27 Jul All About Cooking Red Snapper
There are lots of reasons to be cooking red snapper right now! Here at Marsh Buggies, we know how fruitful our waters are and we support harvesting the benefits of our beautiful waterways. Besides higher temperatures, Louisiana summers bring something else: hot fishing opportunities! In the summertime, Blue Marlin, Red Snapper, Cobia, and Amberjack migrate toward the gulf for spawning season, and it is common for the catches to exceed 100 pounds! So, if you’re a fishing fan, now is a great time to go out and haul yourself a winner! Even for those who aren’t such big fishing experts, you’ll still have a good reason to celebrate. You’ll be able to buy your Red Snapper, among others, a lot fresher than during the rest of the year, often at reduced prices. Fish are an excellent source of Omega-3 fatty acids, which have been shown by the American Heart Association to help prevent the risk of heart disease and help lower cholesterol levels.

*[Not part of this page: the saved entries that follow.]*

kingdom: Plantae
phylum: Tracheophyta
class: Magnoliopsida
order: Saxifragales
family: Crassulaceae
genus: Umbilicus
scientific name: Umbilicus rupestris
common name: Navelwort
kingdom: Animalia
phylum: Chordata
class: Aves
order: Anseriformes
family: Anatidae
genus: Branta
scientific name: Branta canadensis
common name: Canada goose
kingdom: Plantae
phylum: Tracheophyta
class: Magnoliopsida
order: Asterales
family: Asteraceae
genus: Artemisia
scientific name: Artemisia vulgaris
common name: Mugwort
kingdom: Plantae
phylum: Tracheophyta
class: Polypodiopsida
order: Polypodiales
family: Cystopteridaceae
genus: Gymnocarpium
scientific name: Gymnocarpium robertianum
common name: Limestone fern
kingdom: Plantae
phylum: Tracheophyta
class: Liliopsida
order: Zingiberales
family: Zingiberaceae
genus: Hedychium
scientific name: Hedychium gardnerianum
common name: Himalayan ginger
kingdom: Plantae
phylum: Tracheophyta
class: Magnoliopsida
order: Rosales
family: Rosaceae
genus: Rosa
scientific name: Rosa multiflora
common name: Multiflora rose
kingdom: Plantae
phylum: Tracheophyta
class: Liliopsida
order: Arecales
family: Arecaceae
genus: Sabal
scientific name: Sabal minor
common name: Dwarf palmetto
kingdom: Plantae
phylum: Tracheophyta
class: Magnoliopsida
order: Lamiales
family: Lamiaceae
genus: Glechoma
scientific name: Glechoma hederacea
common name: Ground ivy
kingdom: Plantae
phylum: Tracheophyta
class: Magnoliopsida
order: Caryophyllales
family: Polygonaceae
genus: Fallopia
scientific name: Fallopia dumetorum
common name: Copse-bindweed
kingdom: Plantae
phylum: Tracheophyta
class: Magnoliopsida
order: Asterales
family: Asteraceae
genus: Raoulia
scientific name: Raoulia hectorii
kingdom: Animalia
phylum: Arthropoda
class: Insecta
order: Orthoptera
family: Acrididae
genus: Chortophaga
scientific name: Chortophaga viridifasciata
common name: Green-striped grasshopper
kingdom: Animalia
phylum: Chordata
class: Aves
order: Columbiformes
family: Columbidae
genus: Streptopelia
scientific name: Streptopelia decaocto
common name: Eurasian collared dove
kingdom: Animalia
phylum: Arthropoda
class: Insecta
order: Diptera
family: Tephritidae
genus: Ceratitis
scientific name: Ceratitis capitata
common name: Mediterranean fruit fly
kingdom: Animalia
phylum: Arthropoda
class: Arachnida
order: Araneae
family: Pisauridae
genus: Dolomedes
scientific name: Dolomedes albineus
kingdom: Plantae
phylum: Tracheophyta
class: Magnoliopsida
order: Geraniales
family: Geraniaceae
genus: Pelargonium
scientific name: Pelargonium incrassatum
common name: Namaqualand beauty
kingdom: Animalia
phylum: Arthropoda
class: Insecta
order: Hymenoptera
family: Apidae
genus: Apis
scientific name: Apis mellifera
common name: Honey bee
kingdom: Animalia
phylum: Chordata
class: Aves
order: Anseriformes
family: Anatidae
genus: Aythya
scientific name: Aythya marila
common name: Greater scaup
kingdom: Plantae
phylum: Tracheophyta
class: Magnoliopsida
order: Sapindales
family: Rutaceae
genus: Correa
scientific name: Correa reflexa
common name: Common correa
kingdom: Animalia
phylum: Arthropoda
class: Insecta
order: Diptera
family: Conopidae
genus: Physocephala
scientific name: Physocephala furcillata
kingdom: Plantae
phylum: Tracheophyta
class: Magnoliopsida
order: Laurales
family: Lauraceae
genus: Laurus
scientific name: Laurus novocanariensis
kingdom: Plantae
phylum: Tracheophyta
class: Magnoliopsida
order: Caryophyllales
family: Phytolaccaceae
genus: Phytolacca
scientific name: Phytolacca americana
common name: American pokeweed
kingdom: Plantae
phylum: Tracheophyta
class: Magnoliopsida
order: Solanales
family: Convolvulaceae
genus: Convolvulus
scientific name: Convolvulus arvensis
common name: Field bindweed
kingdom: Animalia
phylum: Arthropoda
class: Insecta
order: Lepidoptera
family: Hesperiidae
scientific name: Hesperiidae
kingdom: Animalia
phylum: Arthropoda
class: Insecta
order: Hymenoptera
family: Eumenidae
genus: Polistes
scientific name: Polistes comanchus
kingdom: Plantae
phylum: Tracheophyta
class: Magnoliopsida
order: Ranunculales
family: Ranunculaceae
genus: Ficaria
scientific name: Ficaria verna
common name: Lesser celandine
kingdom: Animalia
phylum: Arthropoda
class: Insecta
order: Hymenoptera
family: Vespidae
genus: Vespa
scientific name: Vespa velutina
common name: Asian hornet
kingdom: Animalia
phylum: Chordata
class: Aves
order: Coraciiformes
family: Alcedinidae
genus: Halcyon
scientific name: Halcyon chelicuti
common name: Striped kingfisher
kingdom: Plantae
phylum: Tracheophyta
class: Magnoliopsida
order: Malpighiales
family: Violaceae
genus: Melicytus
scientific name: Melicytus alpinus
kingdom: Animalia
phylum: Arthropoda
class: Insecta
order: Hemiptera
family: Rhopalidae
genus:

When cooking red snapper, it is recommended you buy it in filets with the skin still attached. The meat is lean, with a slightly firm texture, and cooking it with the skin still attached allows the meat to absorb some of the key nutrients and flavors. Another reason you want to buy your red snapper with the skin is to be sure that what you are being sold is authentic, rather than a similar type like rockfish. When cooking the fish, cook it until it turns from pink with yellow streaks into a lighter color, but not until the point where it turns white. You can marinade the fish in the refrigerator before cooking it but be sure to throw out the marinade and not reuse it, as there is the risk of bacteria (this isn’t a concern once you cook the fish, but with the raw marinade it can be a risk). Generally, you can’t go wrong with 10 minutes per inch of thickness at 400-450 degrees Fahrenheit. Turn it regularly unless your fillet is less than half an inch thick. Watch it carefully, as lean fish like this will cook fast.